Written by Jonathan Wojcik
Mocked and derided by players, the Adherer is easy to dismiss as a ridiculous "sticky mummy," but to me, was always a perfectly serviceable concept. Though resembling a decrepit human corpse wrapped in pale, filthy "bandages," the Adherer is in fact a living, carnivorous subterranean creature whose "wrappings" are loose folds of super-adhesive skin. It's an inventively weird idea and even fairly unsettling, especially if it also shares a mummy's shambling and moaning, which I'd always assumed it would. I even thought it was creepy that it's supposed to smell incredibly sour, like curdled milk. Gross!
The Adherer was reprinted at least once more in second edition with a much more natural, capable looking design that I think should have already "redeemed" it as an eerie, inhuman threat. Really look at this nasty, flabby weirdo; this thing shuffles around in caves, sticks to its victims like tar and eats them alive, presumably as they writhe helpless and screaming against its stinking flesh.
The ghastly glue-trap would go ignored and unappreciated for many years, until Misfit Monsters Redeemed, a book in the Pathfinder series which amped up the Adherer to rather ludicrous levels of horror. Once human, these Adherer were hideously mutated by a community of Phase Spiders into a living part of their interdimensional, communal webs, regularly milked of blood and kept alive for centuries in maddening pain. When the colony collapsed, these twisted livestock were scattered across the universe, forever compelled to hoard blood far exceeding their actual dietary requirements.

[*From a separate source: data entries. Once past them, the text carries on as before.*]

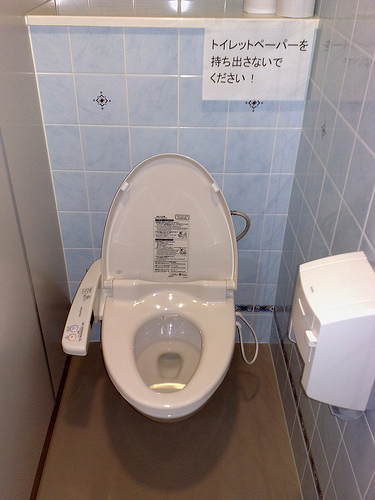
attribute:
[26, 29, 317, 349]
wall — blue 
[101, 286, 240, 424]
toilet seat — white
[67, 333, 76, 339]
button — red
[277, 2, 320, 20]
toilet paper — roll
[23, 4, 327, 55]
shelf — bathroom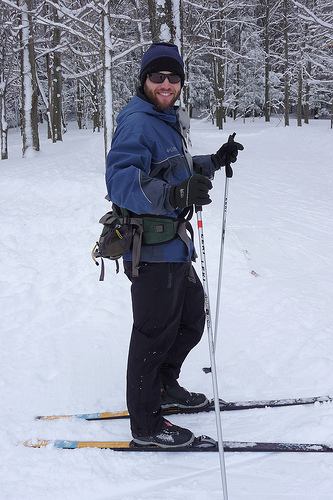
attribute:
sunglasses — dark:
[149, 73, 183, 83]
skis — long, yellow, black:
[199, 128, 235, 446]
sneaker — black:
[129, 418, 193, 454]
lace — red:
[165, 419, 175, 429]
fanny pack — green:
[140, 214, 179, 245]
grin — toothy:
[159, 91, 173, 99]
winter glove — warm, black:
[171, 174, 213, 210]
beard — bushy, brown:
[145, 86, 181, 109]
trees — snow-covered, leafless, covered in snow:
[2, 5, 331, 161]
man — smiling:
[92, 43, 244, 449]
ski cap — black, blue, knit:
[134, 43, 188, 87]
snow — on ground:
[7, 162, 125, 407]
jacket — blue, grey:
[105, 93, 216, 258]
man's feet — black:
[128, 383, 210, 447]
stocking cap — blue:
[140, 41, 184, 69]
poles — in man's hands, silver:
[176, 157, 231, 499]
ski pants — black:
[127, 263, 205, 439]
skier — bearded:
[26, 41, 332, 454]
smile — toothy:
[158, 92, 172, 97]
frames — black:
[151, 71, 179, 78]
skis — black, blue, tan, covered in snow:
[24, 395, 332, 451]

Going even farther into grimdark territory, the Adherers of Pathfinder are able to breed with any human or demihuman species, the hybrid offspring rapidly transforming into full blown Adherer, madness and all. The book is fairly implicit that this is seldom consensual, and Adherer mate the same way we do, only in slimy cocoons of their own sticky skin-flaps. Sexy! I do love the artwork they commissioned from this guy, who shows just how easy it is for a sticky pseudo-mummy to look as terrifying as any actual undead. I guess this re-imagining is a mixed bag, for me. I thought they were creepy before they were interdimensional, haemophilic, tentacle-rape spiderweb people, which actually pushes them into the realm of silliness for me, but that's still acceptable, because cartoonishly over-the-top darkness is really fun. I'm just not sure "cartoonishly over-the-top" was what Paizo's writers really intended.